#### Assignment
Answer these questions about the text on automatic phase adjustment for displays:
(a) What event causes an autophase adjustment to start automatically?
(b) Where are the correct phase settings obtained from?
(c) What type of display does the invention relate to?

#### Text
----
Automatic phase adjustment for display

Abstract

Autophase adjustment is initiated in a display device that digitally displays analog video signals. The autophase adjustment is initiated based on monitoring of at least one of the horizontal and vertical synchronization signal pulse rates and polarity. When a change is detected in either of the horizontal and vertical synchronization pulses, an autophase adjustment is automatically initiated. Correct phase settings are obtained from a table of settings cross referenced by the horizontal and vertical synchronization pulse rates and polarity.

Description

FIELD OF THE INVENTION

The present invention relates to LCD displays and in particular to automatically adjusting the phase of an analog LCD display based on horizontal and vertical sync pulses.
----
#### Entries provided

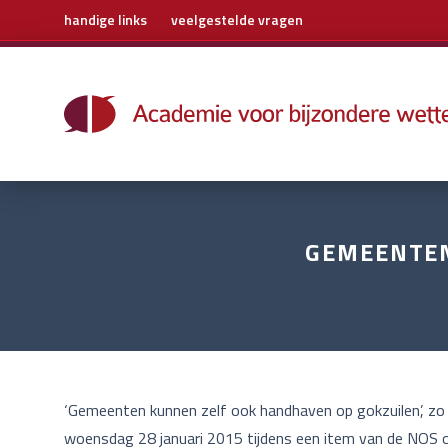
handige links
veelgestelde vragen
Home
Trainingen
Boeken
E-learning
Archief
GEMEENTEN
Over ons
Contact
‘Gemeenten kunnen zelf ook handhaven op gokzuilen’, zo 
woensdag 28 januari 2015 tijdens een item van de NOS op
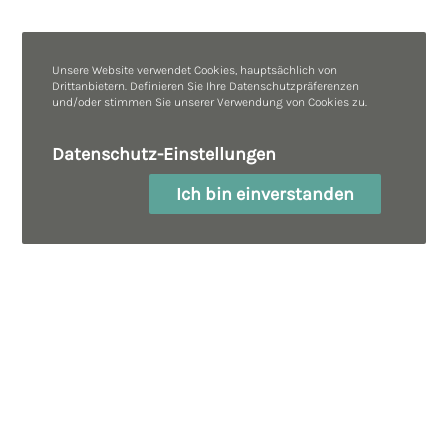
Unsere Website verwendet Cookies, hauptsächlich von
Drittanbietern. Definieren Sie Ihre Datenschutzpräferenzen
und/oder stimmen Sie unserer Verwendung von Cookies zu.
Datenschutz-Einstellungen
Ich bin einverstanden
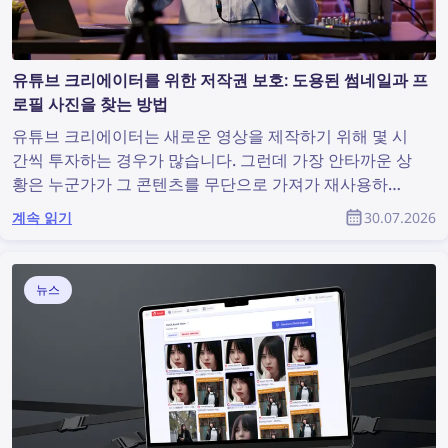
유튜브 크리에이터를 위한 저작권 보호: 도용된 썸네일과 프
로필 사진을 찾는 방법
유튜브 크리에이터는 새로운 영상을 제작하기 위해 몇 시
간씩 투자하는 경우가 많습니다. 그런데 가장 안타까운 상
황은 누군가가 그 콘텐츠를 무단으로 가져가 재사용하고
도 원작자가 아무런 인정도 받지 못하는 것입니다. 유튜브
계속 읽기
30.07.2026
커뮤니티의 일원으로서 도용된 콘텐츠를 찾아내고 저작권
을 보호하려면 어떻게 해야 할까요?
뉴스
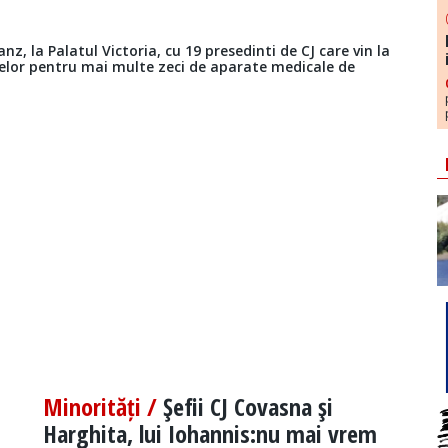
z, la Palatul Victoria, cu 19 presedinti de CJ care vin la
lor pentru mai multe zeci de aparate medicale de
Minorități /
Şefii CJ Covasna şi
Harghita, lui Iohannis:nu mai vrem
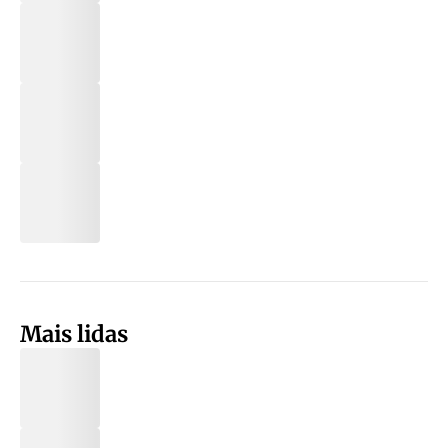
Mais lidas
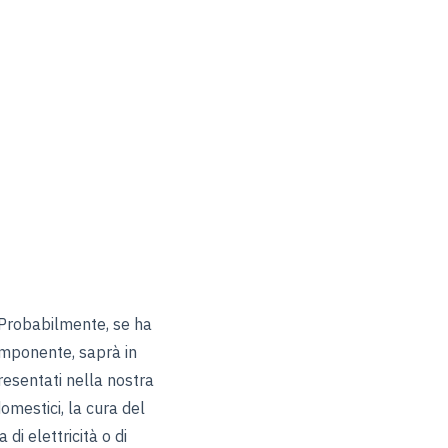
 Probabilmente, se ha
omponente, saprà in
resentati nella nostra
domestici, la cura del
di elettricità o di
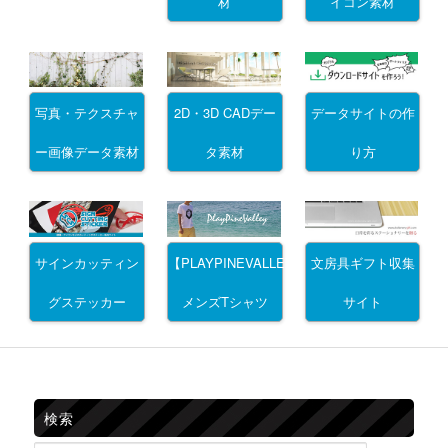
材
イコン素材
写真・テクスチャ
2D・3D CADデー
データサイトの作
ー画像データ素材
タ素材
り方
サインカッティン
文房具ギフト収集
【PLAYPINEVALLEY】
グステッカー
サイト
メンズTシャツ
検索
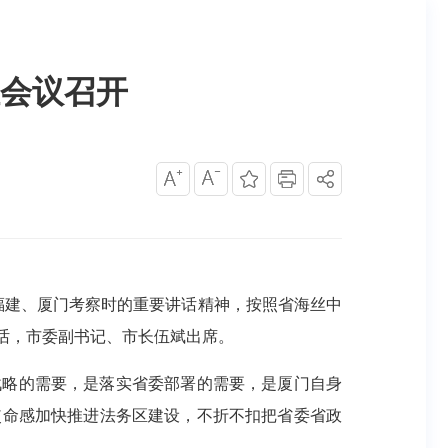
会议召开
福建、厦门考察时的重要讲话精神，按照省海丝中
话，市委副书记、市长伍斌出席。
战略的需要，是落实省委部署的需要，是厦门自身
使命感加快推进法务区建设，不折不扣把省委省政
----
#### Result of this exercise
(a) A change detected in either the horizontal or the vertical synchronization pulses.
(b) From a table of settings cross-referenced by the horizontal and vertical synchronization pulse rates and polarity.
(c) LCD displays, in particular an analog LCD display.